Plaintiff requested declaratory judgment “finding that the Curtis Act confers no jurisdiction to municipalities located within the boundaries of a reservation and any judgment rendered by such municipalities against an Indian would have been made without subject matter jurisdiction and is therefore void.” Doc. 1-1 at 5–6. Defendant moves to dismiss this request. Doc. 6. The Court GRANTS the motion to dismiss this request for declaratory judgment and finds for the above reasons that the Curtis Act grants the municipalities in its scope jurisdiction over violations of municipal ordinances by any inhabitant of those municipalities, including Indians.
Accordingly, Plaintiff’s appeal of the decision denying postconviction relief for his speeding ticket fine (Count I of the Complaint) is MOOT.
IT IS SO ORDERED.
Chief United States District Judge William P. Johnson of the District of New Mexico was assigned this case as a result of the Tenth Circuit Order designating Judge Johnson to hear and preside over cases in the Northern District of Oklahoma.
Unless the Court notes otherwise, these facts are derived from the Complaint and are to be taken as true for the purposes of ruling on a motion to dismiss under Federal Rule of Civil Procedure 12(b)(6). See Bell Atl. Corp. v. Twombly, 550 U.S. 544, 555 (2007).
The Court recognizes that some individuals find the term “Indian” to be antiquated or offensive to indigenous communities. The term holds legal significance as it refers specifically to members of federally recognized indigenous tribes and was the language Congress used when enacting statutes relevant to this matter. Therefore, other terms such as “First Nations,” “indigenous,” or “Native American” do not convey the precise legal meaning that “Indian” does. The Court uses the term “Indian” for clarity.
The parties also dispute the mechanism by which this Court has subject matter jurisdiction to resolve this dispute, although they agree that jurisdiction is proper.
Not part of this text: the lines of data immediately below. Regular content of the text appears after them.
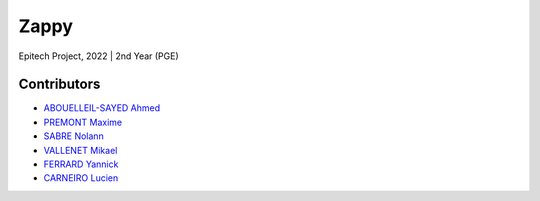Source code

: *****
Zappy
*****

Epitech Project, 2022 |
2nd Year (PGE)

Contributors
============

- `ABOUELLEIL-SAYED Ahmed <https://github.com/AhmedFr>`_
- `PREMONT Maxime <https://github.com/MaximePremont>`_
- `SABRE Nolann <https://github.com/Nolann71>`_
- `VALLENET Mikael <https://github.com/Mikatech>`_
- `FERRARD Yannick <https://github.com/YannickTektek>`_
- `CARNEIRO Lucien <https://github.com/lucien-carneiro>`_
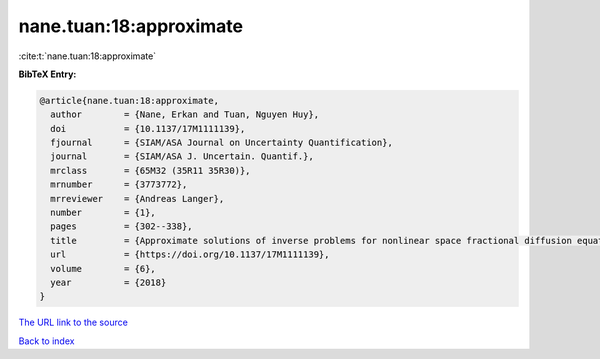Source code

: nane.tuan:18:approximate
========================

:cite:t:`nane.tuan:18:approximate`

**BibTeX Entry:**

.. code-block:: bibtex

   @article{nane.tuan:18:approximate,
     author        = {Nane, Erkan and Tuan, Nguyen Huy},
     doi           = {10.1137/17M1111139},
     fjournal      = {SIAM/ASA Journal on Uncertainty Quantification},
     journal       = {SIAM/ASA J. Uncertain. Quantif.},
     mrclass       = {65M32 (35R11 35R30)},
     mrnumber      = {3773772},
     mrreviewer    = {Andreas Langer},
     number        = {1},
     pages         = {302--338},
     title         = {Approximate solutions of inverse problems for nonlinear space fractional diffusion equations with randomly perturbed data},
     url           = {https://doi.org/10.1137/17M1111139},
     volume        = {6},
     year          = {2018}
   }

`The URL link to the source <https://doi.org/10.1137/17M1111139>`__


`Back to index <../By-Cite-Keys.html>`__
See Doc. 6 at 3; Doc. 12 at 4. Because the Curtis Act is a federal statute, a dispute about its extent or validity is a federal question. See 28 U.S.C. § 1331.
Mansfield’s Digest of the Statutes of Arkansas, or Mansfield’s Digest, is a publication from 1884 which compiled the statutes of Arkansas. It can be read online at https://llmc.com/docDisplay5.aspx?set=99989&volume=1884&part=001.
Plaintiff cites to two cases describing how the Act of April 28, 1904 stripped tribal courts of jurisdiction and vested that jurisdiction in the United States courts of the Indian Territory. Doc. 12 at 5. These cases do not stand for the proposition that federal courts had sole jurisdiction over all matters, including municipal matters, in the Territory. They refer only to the divestment of tribal judicial authority. See Colbert v. Fulton, 157 P. 1151, 1152 (Okla. 1916); In re Poff’s Guardianship, 103 S.W. 765, 766 (Ct. App. Indian Terr. 1907).
See, famously, the Declaration of Independence’s “all men are created equal” penned while slavery remained legal.
This provision has since been amended.